Offside! Perché fino a qualche anno fa sarebbe stata una dichiarazione da molti considerata “in fuorigiuoco”, ma l’Atalanta fa sul serio e dopo la vittoria dell’Europa League 23-24 quest’anno la Dea punta (davvero!) allo scudetto.
Il popolo nerazzurro ci crede davvero
Per adesso 11 risultati utili consecutivi, 10 vittorie di fila contro squadre come Napoli, Roma ed infine Milan. E proprio a Bergamo sul risultato di 2-1 contro gli uomini di Fonseca, il Gewiss Stadium si era lasciato andare al coro “Vinceremo il tricolore”, una frase che riassume a pieno come anche la tifoseria stia vivendo questa prima parte di stagione.
Gian Piero Gasperini dal suo punto di vista non ha voluto smorzare l’entusiasmo. A fine partita l’ allenatore piemontese aveva affermato ”non è mai successo, in otto anni, di essere primi dopo 15 partite. Riguardante i tifosi? Lasciamoli cantare”.
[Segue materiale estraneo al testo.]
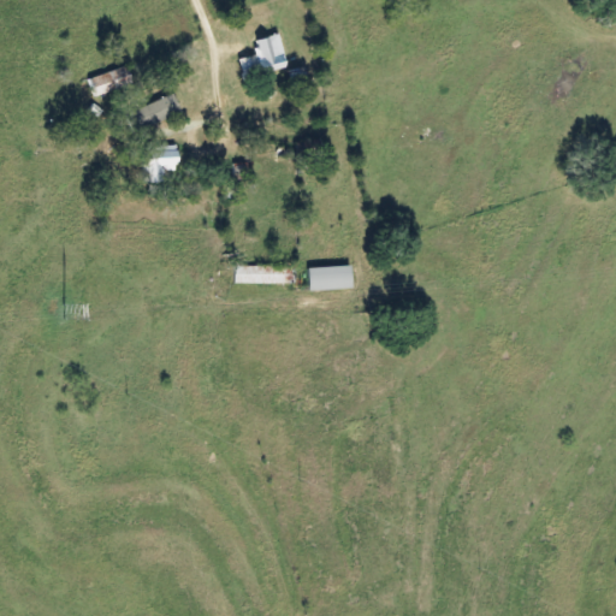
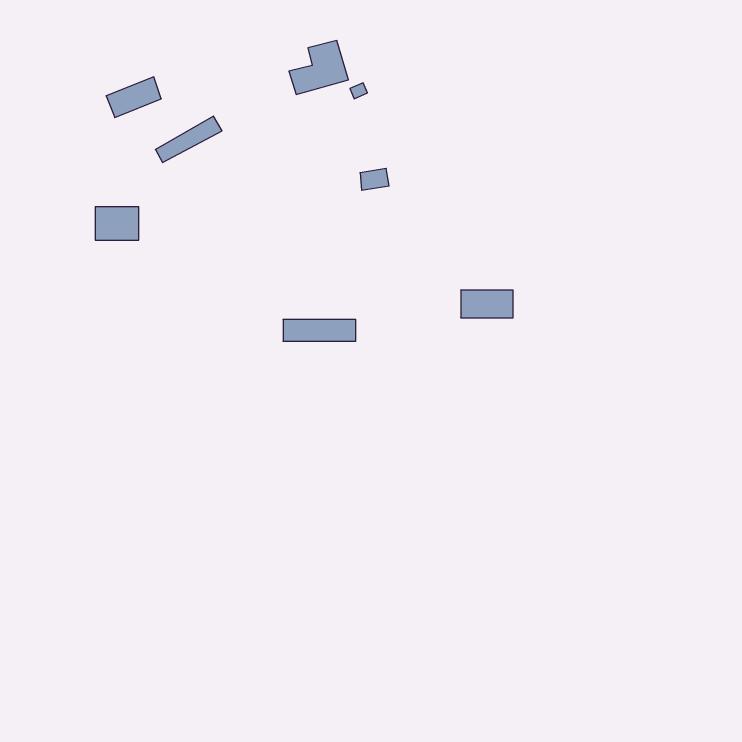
building: [142,146,178,173] -> [95,207,139,240]
building: [309,266,353,289] -> [461,290,513,318]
Dello stesso avviso è stato anche l’attaccante nigeriano Ademola Lookman, autore del gol vittoria contro i rossoneri, che alla domanda se l’Atalanta potesse sognare per lo Scudetto aveva risposto: “Tutto è possibile, dobbiamo concentrarci partita dopo partita, ma stiamo avendo la giusta mentalità”. Tutte parole che fanno sognare il popolo bergamasco che desidera vincere quello che sarebbe il primo scudetto della loro storia.
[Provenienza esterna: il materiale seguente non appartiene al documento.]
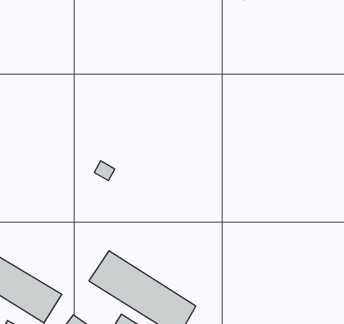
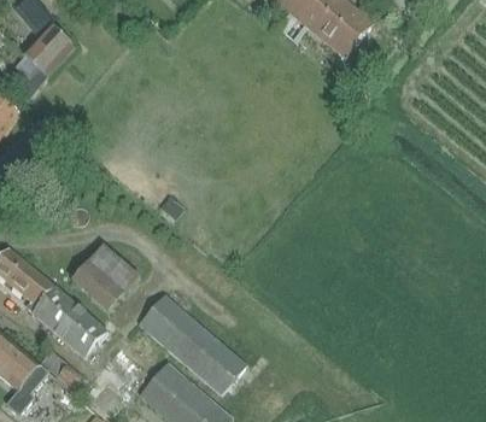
building: none -> [70,244,139,311]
D’altronde il percorso fatto in questi anni da Gasperini insieme alla società è stato qualcosa di stupendo. Ha preso una squadra in zona retrocessione e l’ha trasformata, dandogli una propria identità ed un proprio gioco che ha trovato il proprio trionfo nella vittoria dell’Europa League lo scorso anno. La stessa tipologia di gioco che è arrivata a mettere in difficoltà perfino il Real Madrid dell’uomo della Champions Carlo Ancelotti e dei suoni “alieni”.
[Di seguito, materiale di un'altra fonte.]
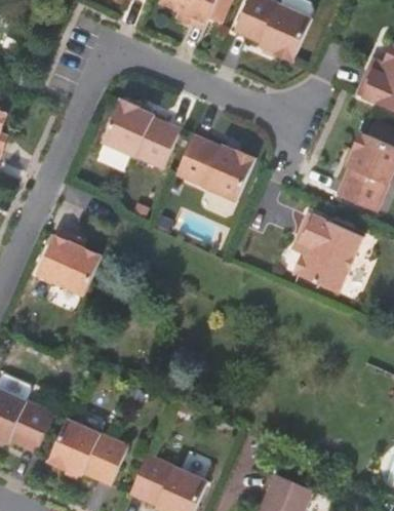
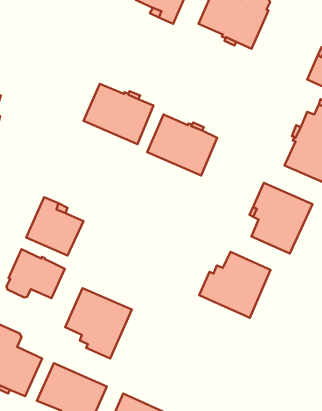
building: none -> [7,249,65,298]
building: none -> [199,252,271,318]
building: none -> [65,288,132,358]

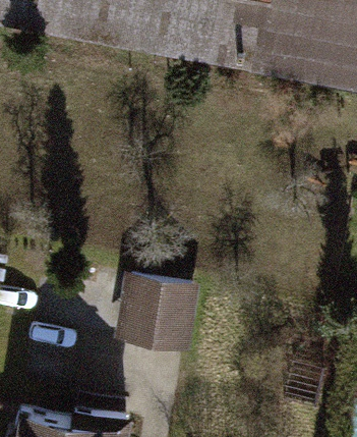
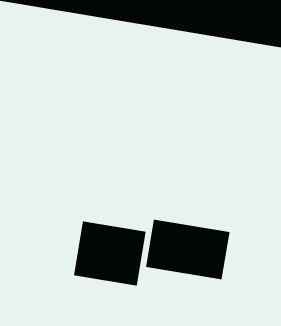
building: none -> [145,219,230,280]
Ma quindi la Dea può puntare allo scudetto?
Le possibilità le ha tutte. Gasperini con il tempo è riuscito a creare un ingranaggio perfetto che conta un mix di giocatori esperti (De Roon, Kolasinac, Djimsiti e Toloi) uniti a giovani dalle grandi prospettive che hanno fin qui dimostrato tanto (Scalvini, Carnesecchi, Ederson e Bellanova) ma ancora con tanti margini di miglioramento. Oltre ciò al “Gasp” va dato il merito di aver rivitalizzato giocatori come Charles De Ketelaere e Gianluca Scamacca e fatto “esplodere” definitivamente Lookman.
I dati sono sicuramente incoraggianti: al momento in 16 partite di Serie A l’Atalanta ha ottenuto 12 vittorie, 1 pareggio e 3 sconfitte, condite da 39 gol fatti (miglior attacco fin qui del campionato) e 17 gol subiti.
A sottolineare il grande lavoro in fase offensiva c’è un dato preciso: De Ketealaere, Retegui e Lookman sono nella top 5 dei giocatori che hanno contribuito a più reti (gol e assist) in questo anno solare in Serie A.
Tutti elementi che fanno ben sperare in casa nerazzurra. Attenzione però! Perché l’Atalanta dovrà cercare di non abbassare il ritmo come successo nelle scorse stagioni e come intravisto quest’anno nelle deludenti sconfitte contro Inter (4-0), Torino (2-1) e Como (2-3).
Il sogno scudetto è ancora lontano, ma a Bergamo, quest’anno davvero, si respira un’atmosfera diversa, quella di una città che sogna di rivivere delle giornate magiche come quella del 22 maggio scorso a Dublino.